Monday , June 25, 2018

Mongaya: Liv fights for life

KENNETH Dong was an asset to Liv Super Club until the P6.4 billion shabu controversy. Today, I won’t be surprised that his partners would call him an asshole.

I admit I no longer go to disco pubs since I retired from SunStar in August 2010. In fact, I haven’t been to Liv Super Club, though I’m thinking of checking it out in the next few days because of curiosity. So, until Mark Taguba mentioned Dong’s name in the ongoing Senate inquiry into the controversial shabu shipment, I haven’t heard of him.

But I think many fellow journalists also heard of Dong for the first time that day. News about him erroneously described the Manila-based businessman as Cebu-based. The reports also led us to believe that Dong was “The Man” at Liv Super Club.

Now we know that he is only a minority shareholder and not part of management. But his involvement in the controversial shabu shipment has triggered a crisis of sorts for the club. Netizens and mainstream media, even government, have begun looking into the businesses of the other partners. Wa man silay labot sa kalaki ni Dong sa Manila apan mura na sab og sad-an sila kon manganlan.

Even a story on PDEA clearing Liv had headings like “Drugs available in club.”

Noting a drop in the club’s guests, the operations manager BenRay Conti, in an interview by reporters, expressed fears that if they can’t recover, management might close the bar. Sayang. Liv Super Club has become a landmark in the night life scene for both locals and tourists. Luoy sab ilang over 100 employees.

However, it is my impression that Liv is not giving up. A Mandaue City Hall friend texted that the club paid their amusement tax.

The club’s 130,000 social media followers are also expressing their support. Let’s see if this will be a lifeline for a club fighting for its life.


Cebu City Mayor Tomas Osmeña recently showed that he won’t hesitate to close down establishments without business permits even if the owners are close to him.

I don’t buy the revenge narrative the owners of Rico’s Lechon put forward in a recent press conference. They are now saying that the action of City Hall happened after the Dionsons said they would end their business partnership on July 21, 2017.

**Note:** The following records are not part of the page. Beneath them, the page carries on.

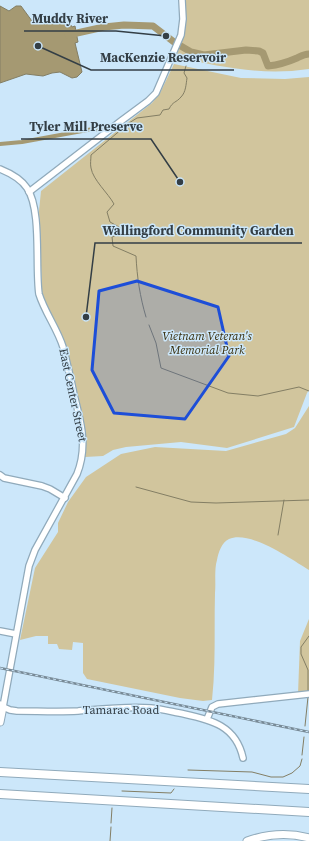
<svg xmlns="http://www.w3.org/2000/svg" width="309" height="841" viewBox="0 0 309 841" font-family="'Source Serif 4',serif">
<style>
.green{fill:#d1c59d}
.water{fill:#a59972;stroke:#837e64}
.lines{fill:none;stroke-linecap:round;stroke-linejoin:round}
.stream{stroke:#837e64;stroke-width:1}
.canal{stroke:#a59972;stroke-width:4}
.river{stroke:#a59972;stroke-width:7}
.minor-casing{stroke:#90aabb;stroke-width:8}
.major-casing{stroke:#90aabb;stroke-width:9}
.highway-casing{stroke:#90aabb;stroke-width:10}
.minor{stroke:#fff;stroke-width:5.5}
.major{stroke:#fff;stroke-width:7}
.highway{stroke:#fff;stroke-width:8}
.rail-casing{stroke:#788a96;stroke-width:2.5}
.rail{stroke:#cce7fa;stroke-width:1;stroke-dasharray:3;stroke-linecap:butt}
.marked{fill:#1d4ed8;fill-opacity:0.2;stroke:#1d4ed8;stroke-width:3;stroke-linejoin:round}
.labels{text-anchor:middle;stroke-width:3;stroke-linejoin:round;paint-order:stroke}
.park-label{font-size:12px;font-style:italic;fill:#382e0c;stroke:#cce7fa}
.street-label{font-size:12px;fill:#333e45;stroke:#cce7fa}
.leader{fill:none;stroke:#333e45;stroke-width:1.5}
.callout-dot{fill:#333e45;stroke:#cce7fa;stroke-width:1.5}
.callout-label{font-size:13px;text-anchor:middle;font-weight:bold;fill:#333e45;stroke:#cce7fa;stroke-width:3;stroke-linejoin:round;paint-order:stroke}
</style>
<rect width="100%" height="100%" fill="#cce7fa"/>
<!-- green -->
<g class="green">
<path d="M 185,0 L 309,0 L 309,69 C 262,76 222,67 176,57 C 184,35 188,24 185,0 Z"/>
<polygon points="174,64 241,78 285,79 309,77 309,390 307,393 294,427 227,448 181,442 126,447 113,450 103,456 85,457 86,445 84,426 64,341 44,302 42,292 39,211 41,191 152,103 160,93"/>
<path d="M 309,406 L 309,570 C 291,559 250,530 229,539 C 222,542 218,553 217,560 C 214,570 216,582 215,593 C 214,628 216,664 212,700 L 203,701 L 180,698 L 87,679 L 83,673 L 83,643 L 73,642 L 72,650 L 59,649 L 57,644 L 48,644 L 48,636 L 36,636 L 20,640 L 35,568 L 58,532 L 58,523 L 68,502 L 86,477 L 121,454 L 155,447 L 226,451 L 286,434 L 295,428 Z"/>
<polygon points="309,619 309,693 298,694 300,641"/>
</g>
<!-- water -->
<polygon class="water" points="0,6 9,11 16,6 21,6 32,21 69,22 72,27 75,26 78,42 75,43 82,72 77,77 72,78 60,72 52,73 43,76 26,74 0,83"/>
<g class="lines">
<!-- stream -->
<g class="stream">
<polyline points="188,61 191,52"/>
<path d="M 146,317 C 140,297 137,277 136,256 L 113,246 L 112,237 L 119,234 L 119,227 L 110,222 L 107,212 L 114,204 C 108,193 93,180 91,168 C 90,164 91,159 91,155 L 129,123 L 137,118 L 160,115 L 163,110 L 169,109 C 173,101 176,103 181,97 C 186,92 186,84 187,78 L 184,73 L 186,66"/>
<polyline points="149,325 156,343 161,368 228,393 258,396 299,387 309,391"/>
<polyline points="136,487 191,502 216,503 309,500"/>
<polyline points="278,535 284,500"/>
<polyline points="308,691 308,670 301,654 301,647 309,636"/>
<polyline points="305,726 308,697"/>
<polyline points="302,755 304,737"/>
<polyline points="188,770 252,772 271,777 283,777 292,773 300,766 302,759"/>
<polyline points="122,791 171,793 174,789"/>
<polyline points="111,823 112,808"/>
<polyline points="110,841 111,827"/>
</g>
<!-- canal -->
<polyline class="canal" points="0,144 22,142 93,129 102,130"/>
<!-- river -->
<path class="river" d="M 68,35 L 104,27 L 124,25 L 153,26 L 174,42 L 191,52 L 204,55 L 246,50 L 259,51 L 263,53 L 268,66 C 277,65 288,62 297,58 C 301,56 304,54 309,54"/>
<defs>
<g id="minor">
<path d="M 0,169 C 10,173 21,179 27,188 C 42,210 35,267 39,294 C 45,313 57,328 63,347 C 67,363 71,379 74,395 C 81,422 88,447 77,474 L 35,550 L 29,566 L 3,707 L 10,710 L 17,711 C 37,711 58,712 78,711 C 102,709 127,706 151,708 C 162,709 173,712 184,714 C 212,720 236,726 243,758"/>
<polyline points="29,192 121,121 148,101 156,93 181,35 183,19 182,0"/>
<polyline points="0,475 4,478 42,486 50,489 65,498"/>
<polyline points="0,631 16,634"/>
<polyline points="207,719 212,707 218,704 309,694"/>
</g>
<g id="major">
<polyline points="0,705 3,707 0,722"/>
<path d="M 247,841 C 267,834 288,832 309,838"/>
</g>
<g id="highway">
<polyline points="0,772 309,789"/>
<polyline points="0,794 309,812"/>
</g>
</defs>
<!-- minor casing -->
<use href="#minor" class="minor-casing"/>
<!-- major casing -->
<use href="#major" class="major-casing"/>
<!-- highway casing -->
<use href="#highway" class="highway-casing"/>
<!-- minor -->
<use href="#minor" class="minor"/>
<!-- major -->
<use href="#major" class="major"/>
<!-- highway -->
<use href="#highway" class="highway"/>
<defs>
<polyline id="rail" points="0,668 309,732"/>
</defs>
<!-- rail casing -->
<use href="#rail" class="rail-casing"/>
<!-- rail -->
<use href="#rail" class="rail"/>
</g>
<!-- marked area -->
<path class="marked" d="M 137,281 L 218,307 L 229,356 L 185,419 L 114,413 L 92,370 L 99,291 Z"/>
<g class="labels">
<!-- park labels -->
<g class="park-label">
<text x="207" y="340">Vietnam Veteran's<tspan x="207" dy="14">Memorial Park</tspan></text>
</g>
<!-- street labels -->
<g class="street-label">
<text transform="translate(73 395) rotate(78)" y="4">East Center Street</text>
<text x="121" y="714">Tamarac Road</text>
</g>
</g>
<!-- callouts -->
<path class="leader" d="M166 36L116 31H24M38 46L91 70H234M180 182L151 139H21M86 317L95 243H302"/>
<g class="callout-dot">
<circle cx="166" cy="36" r="4"/>
<circle cx="38" cy="46" r="4"/>
<circle cx="180" cy="182" r="4"/>
<circle cx="86" cy="317" r="4"/>
</g>
<g class="callout-label">
<text x="70" y="23">Muddy River</text>
<text x="163" y="62">MacKenzie Reservoir</text>
<text x="86" y="131">Tyler Mill Preserve</text>
<text x="198" y="235">Wallingford Community Garden</text>
</g>
</svg>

But screenshots of chats between business partners Bea Villegas-Osmeña and the Dionson children showed otherwise. One screenshot showed Bea expressing concern about the business permit of the Mabolo branch as early as February 2, 2017.

Apparently, this was not taken seriously until City Hall served warnings and a show-cause order. The chats reflected nothing that could be interpreted as evidence of an internal dispute.

Frankly, I thought fighting City Hall was the wrong course of action especially when the revenge narrative has gaping holes.